彫りの深いフロントマスク
イストは、トヨタのベストセラーカー「ヴィッツ」の車台をベースに開発されたコンパクトカー。これまで1.3Lと1.5Lのエンジンを積んでいたが、新型イストは1.3Lがなくなり、代わりに1.8Lが追加された。
1.5Lエンジンは最高出力109馬力で、CVT(自動無段変速機)と組み合わされる。1.8Lは132馬力を発生。4速AT(自動変速機)との組み合わせだ。
モデルチェンジで、スタイルは一段と個性的になった。踏ん張るような台形の車体に大きく張り出した前後のフェンダー、彫りの深いフロントのデザインが力強さを演出している。
全長はホンダのフィットやマツダのデミオと同様に4mを切るが、車幅はイストだけが1725mmと、5ナンバー枠(1700mm)を超える。1525mmの車高はフィットとまったく同じである。
外観と同様、内装も斬新だ。運転席正面の大型メーターは、左3分の2が速度計、右3分の1が回転計。空調の操作スイッチも、円形を基本にした個性的なデザインである。
力強い1.8Lエンジン
試乗車は、1.8Lのエンジンを積んだ180G。1.8Lは1グレード、1.5Lは装備の違いによって150Gと150Xの2グレードと、車種構成はシンプルだ。
イストの1.8Lエンジンはオーリスと同形式の2ZR-FE。トヨタの中排気量エンジンでは過去に1.6Lの4A-GEUや2Lの3S-GEといった名エンジンがあるが、この1.8Lのエンジンもかなり良くできている。
アイドリングの状態では、エンジンが回っているのかどうか分からないほど振動が少ない。低速のトルクが大きいので市街地で走りやすく、追い越しなどいざという時には高回転までスムーズに吹き上がる。おまけに、燃費もいい。最高許容回転が6400回転と低めなのが弱点だが、一般道でレッドゾーンまで回すことはまずないだろう。
変速機は、オーリスのCVTに対してイストは4速AT。エンジンが同形式なのに、変速機の違いで加速感はずいぶん異なる。

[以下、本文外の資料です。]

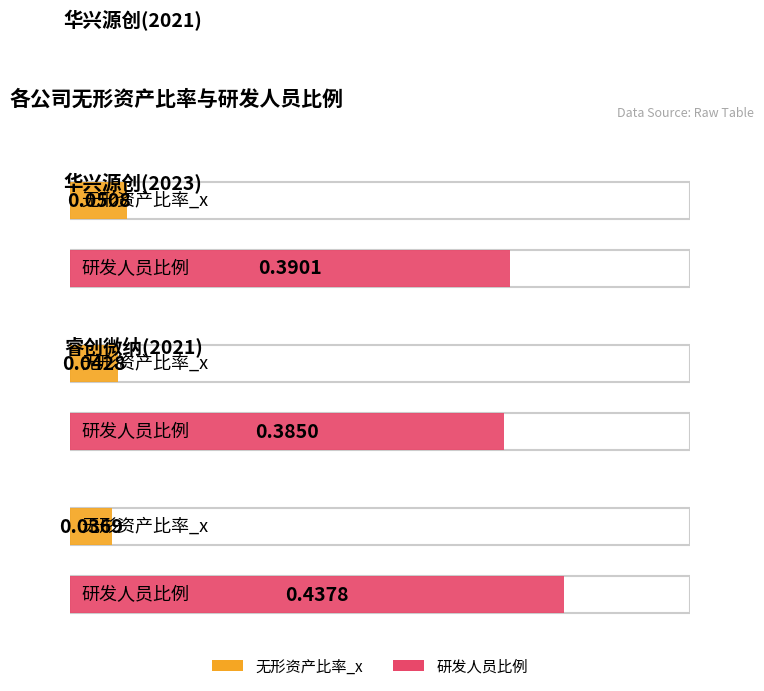

What is the total value across all series at 2021?

0.4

CVTのオーリスは、低速トルクの大きさを生かせる2000~3000回転を保ちながら、押し出すような感じで加速していく。一方、4速ATのイストは、エンジン回転の上昇に合わせてスピードが上がっていくので、回転数でかせぐという感覚だ。
オーリスのCVTは無段変速なので変速ショックが少なくて当たり前だが、イストの4速ATもスムーズだ。静かに加速した時のシフトアップのタイミングは早めで、1速から2速への変速は、よほど意識していないと気がつかないほど滑らかだ。コンパクトな車体に130馬力を超えるエンジンを積んでいるので、アクセルを強く踏めば十分過ぎるほどの加速をする。

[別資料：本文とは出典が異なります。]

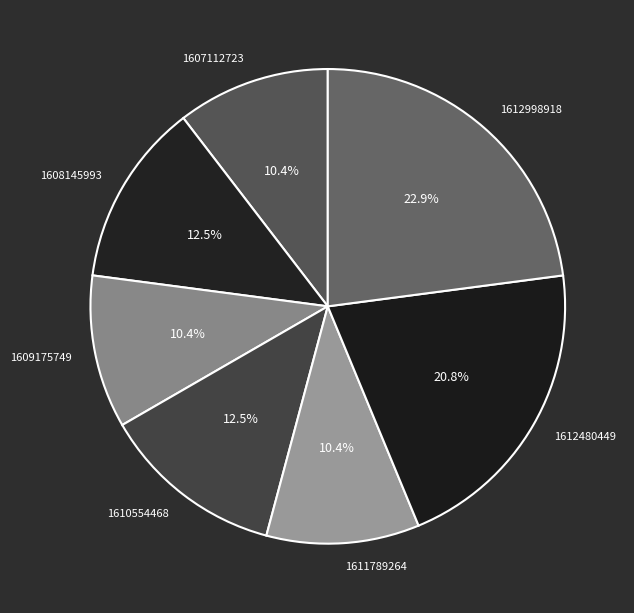

Does 1609175749 represent more than half of the total?

No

運転席の位置はやや高めで、SUVの感覚に近い。車幅は広いが全長が短いので、コンパクトカーとしての軽快感は損なわれていない。ただし、16インチという大きなタイヤをはくためにハンドルの切れ角が少なく、最小回転半径は5.5mと大きい。駐車場での切り返しなどで、小回りがきかないと感じることがあった。
安全装備を充実
新型イストは、車の横から衝突された場合に乗員の胸や頭への衝撃を緩和するSRSサイドエアバッグとカーテンシールドエアバッグを全車に標準装備。後方から衝突された際にヘッドレストが前方に移動して首への衝撃を緩和するアクティブヘッドレストを運転席と助手席に備えている。
滑りやすい路面で車両の横滑りをセンサーが感知し、ブレーキとエンジン出力を自動的にコントロールしてスピンを防ぐVSCと、発進.加速時にタイヤの空転を防ぐTRCは、180Gにセットでオプション。1.5Lには設定がない。
室内は割合に広い。身長174cmのリポーターが運転席を調節して、そのまま後ろに座っても、膝の前に少し余裕ができる。後部座席はスライドやリクライニング、前倒しの機構を備えているので、乗車人数や荷室の使い方に合わせてアレンジできる。
リポータープロフィル
【長瀬稚春】 運転免許歴32年。これまで、12台の愛車を乗り継いできた。紀伊民報制作部長。